Work instruction –
Read the records below and report each line in which "Silkscreen" occurs.

BEGIN

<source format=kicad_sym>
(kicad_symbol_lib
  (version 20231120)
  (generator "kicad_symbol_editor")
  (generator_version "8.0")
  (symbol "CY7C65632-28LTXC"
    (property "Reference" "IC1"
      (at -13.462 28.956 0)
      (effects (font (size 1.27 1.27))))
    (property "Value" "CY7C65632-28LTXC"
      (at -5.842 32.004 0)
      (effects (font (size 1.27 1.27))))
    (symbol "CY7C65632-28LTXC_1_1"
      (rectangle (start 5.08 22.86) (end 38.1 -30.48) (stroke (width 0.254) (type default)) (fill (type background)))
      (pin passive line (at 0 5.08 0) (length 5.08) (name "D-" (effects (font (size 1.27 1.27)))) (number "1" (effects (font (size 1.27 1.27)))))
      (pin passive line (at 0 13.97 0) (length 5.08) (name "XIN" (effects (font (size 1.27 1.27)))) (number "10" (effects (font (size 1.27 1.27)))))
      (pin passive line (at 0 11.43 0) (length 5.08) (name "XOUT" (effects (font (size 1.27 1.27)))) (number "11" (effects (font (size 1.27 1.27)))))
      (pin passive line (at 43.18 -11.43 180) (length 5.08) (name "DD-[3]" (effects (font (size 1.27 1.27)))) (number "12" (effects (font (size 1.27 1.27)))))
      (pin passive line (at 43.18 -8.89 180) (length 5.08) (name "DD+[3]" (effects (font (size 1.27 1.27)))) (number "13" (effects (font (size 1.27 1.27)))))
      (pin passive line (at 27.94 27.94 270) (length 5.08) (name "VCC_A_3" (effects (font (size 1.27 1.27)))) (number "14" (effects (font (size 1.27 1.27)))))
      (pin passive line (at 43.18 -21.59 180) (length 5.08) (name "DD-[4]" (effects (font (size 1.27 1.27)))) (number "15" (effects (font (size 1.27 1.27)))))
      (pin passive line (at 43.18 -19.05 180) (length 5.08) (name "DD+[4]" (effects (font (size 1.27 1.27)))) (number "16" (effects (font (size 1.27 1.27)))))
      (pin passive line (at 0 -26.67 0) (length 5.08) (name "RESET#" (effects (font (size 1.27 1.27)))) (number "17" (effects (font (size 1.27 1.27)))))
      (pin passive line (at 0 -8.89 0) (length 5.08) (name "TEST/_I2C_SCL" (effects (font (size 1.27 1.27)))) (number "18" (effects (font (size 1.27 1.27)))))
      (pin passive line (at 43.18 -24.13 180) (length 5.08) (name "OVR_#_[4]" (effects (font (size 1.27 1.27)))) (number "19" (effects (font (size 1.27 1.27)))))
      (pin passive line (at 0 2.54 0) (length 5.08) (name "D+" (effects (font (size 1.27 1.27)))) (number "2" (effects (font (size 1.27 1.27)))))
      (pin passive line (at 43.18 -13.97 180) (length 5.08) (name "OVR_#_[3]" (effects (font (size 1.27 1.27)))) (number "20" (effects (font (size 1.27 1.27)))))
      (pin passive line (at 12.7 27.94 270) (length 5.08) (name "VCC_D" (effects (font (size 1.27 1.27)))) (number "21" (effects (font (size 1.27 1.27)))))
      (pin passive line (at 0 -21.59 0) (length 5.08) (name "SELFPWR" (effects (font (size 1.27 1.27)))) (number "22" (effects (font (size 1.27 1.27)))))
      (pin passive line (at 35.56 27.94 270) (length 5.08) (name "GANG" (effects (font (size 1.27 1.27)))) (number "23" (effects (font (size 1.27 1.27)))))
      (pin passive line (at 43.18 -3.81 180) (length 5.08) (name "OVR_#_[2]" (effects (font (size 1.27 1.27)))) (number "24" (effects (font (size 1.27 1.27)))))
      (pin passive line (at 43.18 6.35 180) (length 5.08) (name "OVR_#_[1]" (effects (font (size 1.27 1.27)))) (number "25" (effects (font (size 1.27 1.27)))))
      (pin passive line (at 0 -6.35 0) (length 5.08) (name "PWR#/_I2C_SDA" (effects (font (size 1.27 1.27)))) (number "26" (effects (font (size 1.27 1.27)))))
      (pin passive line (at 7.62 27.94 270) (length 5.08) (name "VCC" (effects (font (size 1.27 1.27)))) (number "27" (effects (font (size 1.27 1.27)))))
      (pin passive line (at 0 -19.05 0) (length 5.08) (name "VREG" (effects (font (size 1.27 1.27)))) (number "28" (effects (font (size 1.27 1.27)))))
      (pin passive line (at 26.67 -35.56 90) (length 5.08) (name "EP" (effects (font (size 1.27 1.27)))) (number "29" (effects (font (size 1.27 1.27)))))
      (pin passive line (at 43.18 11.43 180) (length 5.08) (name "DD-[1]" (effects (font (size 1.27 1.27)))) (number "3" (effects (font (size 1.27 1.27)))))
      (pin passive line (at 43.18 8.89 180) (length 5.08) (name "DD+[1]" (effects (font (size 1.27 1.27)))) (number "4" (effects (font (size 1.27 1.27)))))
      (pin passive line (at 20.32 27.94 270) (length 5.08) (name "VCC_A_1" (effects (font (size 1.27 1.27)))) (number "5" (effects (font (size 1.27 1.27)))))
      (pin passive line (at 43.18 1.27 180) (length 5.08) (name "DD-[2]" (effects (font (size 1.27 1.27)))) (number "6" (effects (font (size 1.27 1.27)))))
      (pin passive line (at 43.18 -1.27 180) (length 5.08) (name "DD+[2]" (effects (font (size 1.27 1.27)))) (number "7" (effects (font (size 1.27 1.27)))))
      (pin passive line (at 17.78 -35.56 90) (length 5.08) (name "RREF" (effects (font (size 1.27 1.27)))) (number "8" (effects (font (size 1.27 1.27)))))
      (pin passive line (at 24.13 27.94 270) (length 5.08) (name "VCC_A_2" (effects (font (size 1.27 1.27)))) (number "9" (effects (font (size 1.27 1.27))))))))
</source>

END
BEGIN

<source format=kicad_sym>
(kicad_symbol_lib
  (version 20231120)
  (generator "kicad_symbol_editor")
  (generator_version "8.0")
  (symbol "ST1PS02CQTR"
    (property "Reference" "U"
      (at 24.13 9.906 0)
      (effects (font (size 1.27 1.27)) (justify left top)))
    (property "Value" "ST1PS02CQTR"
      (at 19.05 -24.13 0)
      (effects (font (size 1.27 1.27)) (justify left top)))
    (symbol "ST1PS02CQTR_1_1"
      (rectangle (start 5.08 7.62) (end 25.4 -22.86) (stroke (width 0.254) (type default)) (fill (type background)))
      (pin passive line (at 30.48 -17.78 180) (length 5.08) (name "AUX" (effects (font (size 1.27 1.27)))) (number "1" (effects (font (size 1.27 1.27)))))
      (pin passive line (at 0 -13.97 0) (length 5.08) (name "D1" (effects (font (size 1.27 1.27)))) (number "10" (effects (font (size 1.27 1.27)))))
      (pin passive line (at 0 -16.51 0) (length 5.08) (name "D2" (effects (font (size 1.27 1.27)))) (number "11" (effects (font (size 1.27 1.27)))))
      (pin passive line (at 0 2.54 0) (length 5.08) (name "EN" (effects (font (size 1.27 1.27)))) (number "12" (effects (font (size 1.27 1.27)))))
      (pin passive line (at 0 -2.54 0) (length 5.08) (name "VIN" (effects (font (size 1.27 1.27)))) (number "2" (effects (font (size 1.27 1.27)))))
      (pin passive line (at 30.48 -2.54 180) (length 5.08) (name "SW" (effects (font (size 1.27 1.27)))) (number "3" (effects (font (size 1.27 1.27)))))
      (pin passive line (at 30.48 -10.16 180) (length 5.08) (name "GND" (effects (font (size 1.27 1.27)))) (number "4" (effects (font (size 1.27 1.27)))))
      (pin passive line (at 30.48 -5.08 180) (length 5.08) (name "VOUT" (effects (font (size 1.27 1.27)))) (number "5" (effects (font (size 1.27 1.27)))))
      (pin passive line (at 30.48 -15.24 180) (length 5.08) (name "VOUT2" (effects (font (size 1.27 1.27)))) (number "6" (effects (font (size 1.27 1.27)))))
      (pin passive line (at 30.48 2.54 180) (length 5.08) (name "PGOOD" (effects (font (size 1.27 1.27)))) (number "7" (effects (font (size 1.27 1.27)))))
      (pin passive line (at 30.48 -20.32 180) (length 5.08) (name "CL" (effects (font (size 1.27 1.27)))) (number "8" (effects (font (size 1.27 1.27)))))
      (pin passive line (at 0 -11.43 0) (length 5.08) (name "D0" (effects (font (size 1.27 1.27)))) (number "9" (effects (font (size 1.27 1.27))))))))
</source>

END
BEGIN

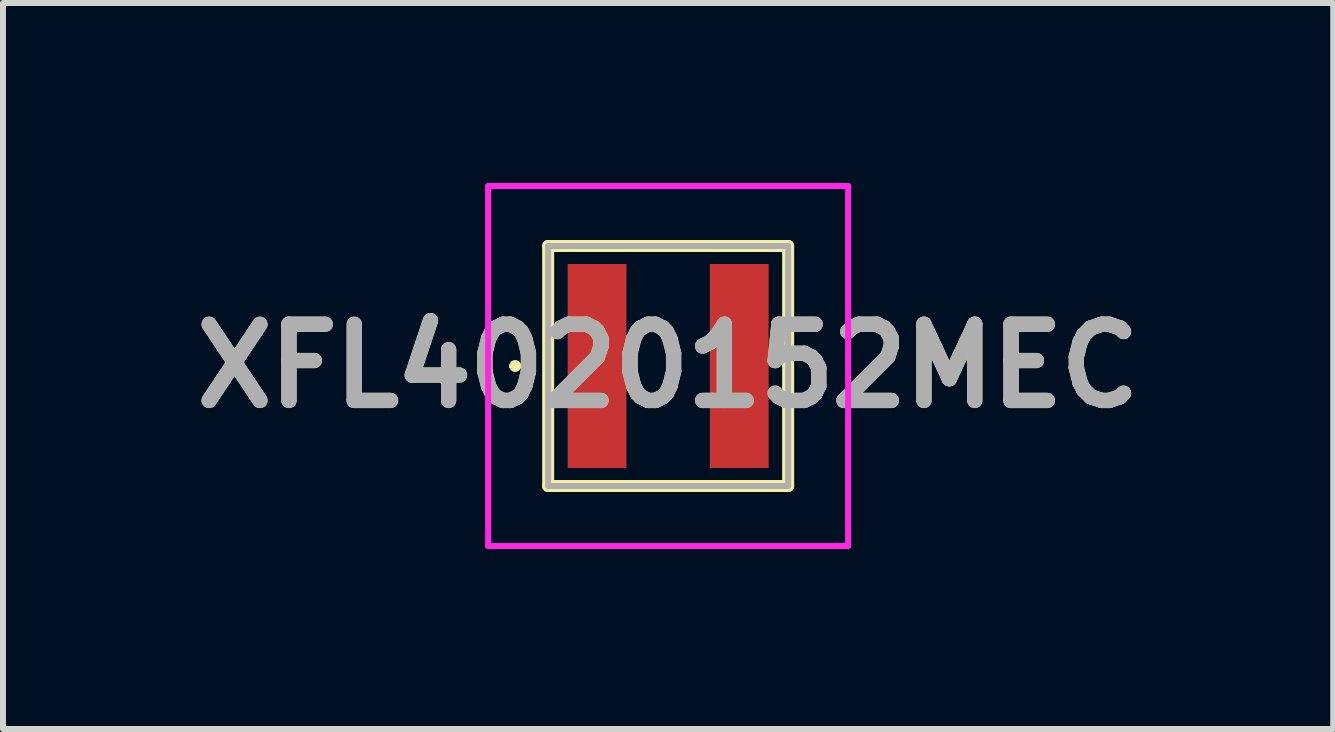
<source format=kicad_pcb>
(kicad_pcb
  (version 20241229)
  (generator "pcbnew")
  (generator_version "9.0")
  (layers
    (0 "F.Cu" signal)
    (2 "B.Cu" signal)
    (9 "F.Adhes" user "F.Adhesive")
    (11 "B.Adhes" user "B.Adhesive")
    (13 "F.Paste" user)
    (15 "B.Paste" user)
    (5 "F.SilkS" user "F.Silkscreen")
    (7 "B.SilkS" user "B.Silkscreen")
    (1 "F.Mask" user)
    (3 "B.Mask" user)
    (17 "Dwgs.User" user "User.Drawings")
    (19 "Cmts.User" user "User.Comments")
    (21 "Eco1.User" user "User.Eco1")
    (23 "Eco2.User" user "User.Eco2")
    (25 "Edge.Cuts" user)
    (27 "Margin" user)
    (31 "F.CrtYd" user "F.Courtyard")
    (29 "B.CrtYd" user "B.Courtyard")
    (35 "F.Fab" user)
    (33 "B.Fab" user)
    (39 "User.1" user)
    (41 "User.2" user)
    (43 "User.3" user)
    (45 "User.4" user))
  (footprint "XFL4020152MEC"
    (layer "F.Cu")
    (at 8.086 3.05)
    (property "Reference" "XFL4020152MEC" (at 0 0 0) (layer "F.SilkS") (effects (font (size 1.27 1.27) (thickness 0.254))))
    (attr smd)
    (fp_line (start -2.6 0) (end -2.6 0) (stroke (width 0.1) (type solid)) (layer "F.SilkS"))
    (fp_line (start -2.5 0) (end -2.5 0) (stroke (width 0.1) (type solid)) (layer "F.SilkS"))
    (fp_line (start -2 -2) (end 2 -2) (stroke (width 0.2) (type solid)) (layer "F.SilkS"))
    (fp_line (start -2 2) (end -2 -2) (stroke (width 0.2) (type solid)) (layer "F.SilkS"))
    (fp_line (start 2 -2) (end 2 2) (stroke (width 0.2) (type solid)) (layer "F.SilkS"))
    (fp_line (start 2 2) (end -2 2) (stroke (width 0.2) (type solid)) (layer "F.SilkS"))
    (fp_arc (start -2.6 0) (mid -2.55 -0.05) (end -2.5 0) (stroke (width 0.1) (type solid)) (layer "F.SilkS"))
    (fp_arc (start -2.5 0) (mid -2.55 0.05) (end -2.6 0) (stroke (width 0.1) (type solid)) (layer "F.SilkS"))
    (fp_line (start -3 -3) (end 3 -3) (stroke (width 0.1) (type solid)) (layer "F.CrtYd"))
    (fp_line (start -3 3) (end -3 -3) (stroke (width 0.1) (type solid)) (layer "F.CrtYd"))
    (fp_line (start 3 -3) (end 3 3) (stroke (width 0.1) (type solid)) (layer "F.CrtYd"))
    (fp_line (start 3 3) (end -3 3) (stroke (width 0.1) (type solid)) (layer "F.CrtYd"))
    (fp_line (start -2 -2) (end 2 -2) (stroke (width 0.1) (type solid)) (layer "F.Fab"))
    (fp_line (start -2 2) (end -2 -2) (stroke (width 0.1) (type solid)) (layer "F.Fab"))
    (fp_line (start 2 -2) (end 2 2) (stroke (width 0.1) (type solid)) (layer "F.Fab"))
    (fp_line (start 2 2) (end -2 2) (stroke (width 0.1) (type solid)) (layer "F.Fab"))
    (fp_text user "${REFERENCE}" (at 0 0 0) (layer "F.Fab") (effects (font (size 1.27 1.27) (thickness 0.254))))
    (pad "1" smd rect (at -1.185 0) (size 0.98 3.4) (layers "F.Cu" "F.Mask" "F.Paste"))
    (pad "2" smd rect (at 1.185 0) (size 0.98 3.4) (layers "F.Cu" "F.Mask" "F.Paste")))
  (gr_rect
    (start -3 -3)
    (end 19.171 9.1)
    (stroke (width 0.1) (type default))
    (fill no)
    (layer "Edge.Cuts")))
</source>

END

Answer –
    (5 "F.SilkS" user "F.Silkscreen")
    (7 "B.SilkS" user "B.Silkscreen")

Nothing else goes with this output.